- The Owner Operator Independent Drivers Association appealed the Federal Motor Carrier Safety Administration's (FMCSA) final rule on electronic logging devices (ELD) before a federal court on Monday, according to various news outlets.
- The rule requires all drivers to install the device by 2017, which according to drivers could lead to a 20% rate hike and would invade drivers' privacy rights. However, an Overdrive analyst expects the court to side with the feds as the battle continues.
- On a separate note, the American Trucking Association asked the FMCSA to extend the comment period for their proposed rule mandating speed limiters on heavy duty trucks, claiming the rule consisted of "a dramatic departure" from what the association had petitioned for in 2007, Overdrive reports.

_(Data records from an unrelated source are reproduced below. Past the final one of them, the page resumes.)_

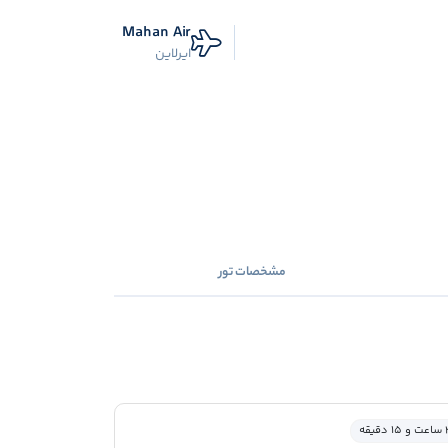
Mahan Air
ایرلاین
مشخصات تور
 و 15 دقیقه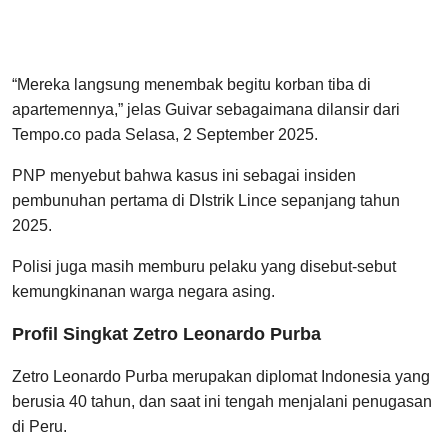
“Mereka langsung menembak begitu korban tiba di
apartemennya,” jelas Guivar sebagaimana dilansir dari
Tempo.co pada Selasa, 2 September 2025.
PNP menyebut bahwa kasus ini sebagai insiden
pembunuhan pertama di DIstrik Lince sepanjang tahun
2025.
Polisi juga masih memburu pelaku yang disebut-sebut
kemungkinanan warga negara asing.
Profil Singkat Zetro Leonardo Purba
Zetro Leonardo Purba merupakan diplomat Indonesia yang
berusia 40 tahun, dan saat ini tengah menjalani penugasan
di Peru.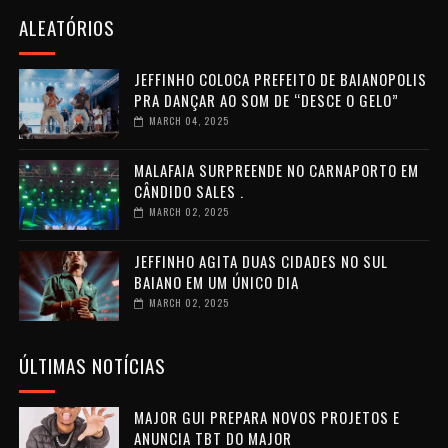
ALEATÓRIOS
JEFFINHO COLOCA PREFEITO DE BAIANOPOLIS
PRA DANÇAR AO SOM DE “DESCE O GELO”
MARCH 04, 2025
MALAFAIA SURPREENDE NO CARNAPORTO EM
CÂNDIDO SALES .
MARCH 02, 2025
JEFFINHO AGITA DUAS CIDADES NO SUL
BAIANO EM UM ÚNICO DIA
MARCH 02, 2025
ÚLTIMAS NOTÍCIAS
MAJOR GUI PREPARA NOVOS PROJETOS E
ANUNCIA TBT DO MAJOR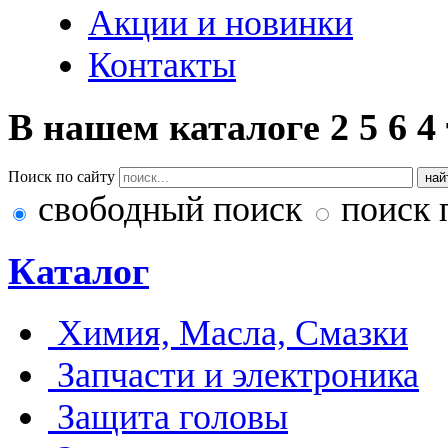
Акции и новинки
Контакты
В нашем каталоге
2
5
6
4
Поиск по сайту
свободный поиск
поиск 
Каталог
Химия, Масла, Смазки
Запчасти и электроника
Защита головы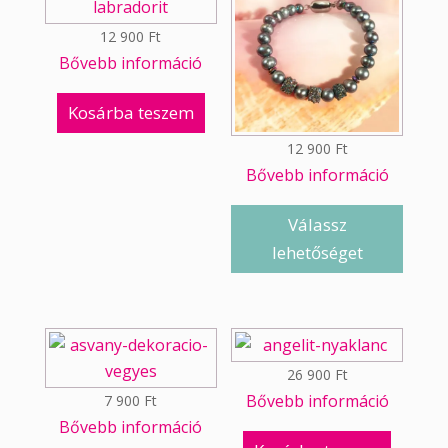
12 900
Ft
Bővebb információ
Kosárba teszem
12 900
Ft
Bővebb információ
Válassz
lehetőséget
26 900
Ft
Bővebb információ
7 900
Ft
Bővebb információ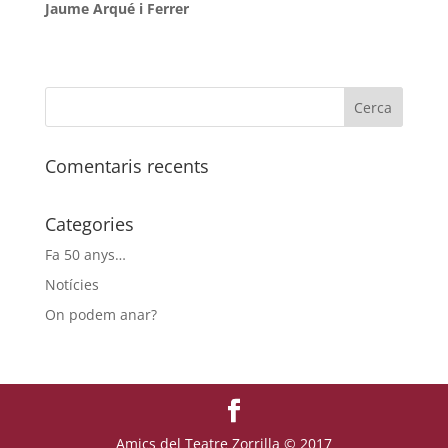
Jaume Arqué i Ferrer
Comentaris recents
Categories
Fa 50 anys…
Notícies
On podem anar?
Amics del Teatre Zorrilla © 2017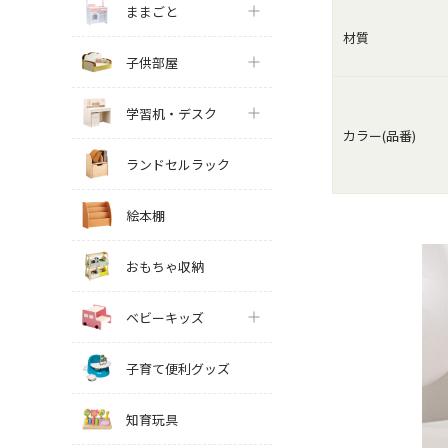
ままごと
材質
子供部屋
学習机・デスク
カラー(品番)
ランドセルラック
絵本棚
おもちゃ収納
ベビーキッズ
子育て便利グッズ
知育玩具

Although the two trucking groups are often not in agreement, their opposition to the two rules represents a classic struggle between managing federal concerns over highway safety and drivers' concerns over privacy and delivering goods on time.
But why should supply chain managers care about the rules?
For one, the safety regulations could have a large impact on both roadway capacity, rates, and speed of delivery as they address drivers' ability to manage their workload.
The ELD rule was passed to force increased compliance with hours of service regulations, meaning drivers would have to take increased breaks and end-of-day stoppage or face compliance issues. Meanwhile, the speed limiter rule would make highway transit generally slower, which is far from popular for a variety of reasons. The results from an Overdrive poll shows 45% of respondents completely oppose speed limiters while another 47% were in favor of the rule but at speeds above those proposed by the FMCSA (up to 80mph).
As to the prospects of the two rules: much is still in flux with the speed limiter proposal, but the ELD rule appears likely to stay which may force fleet managers to bear additional costs and a temporary capacity crunch while the freight agencies bring their vehicles into compliance, which is unlikely to happen until all legal proceedings are finalized.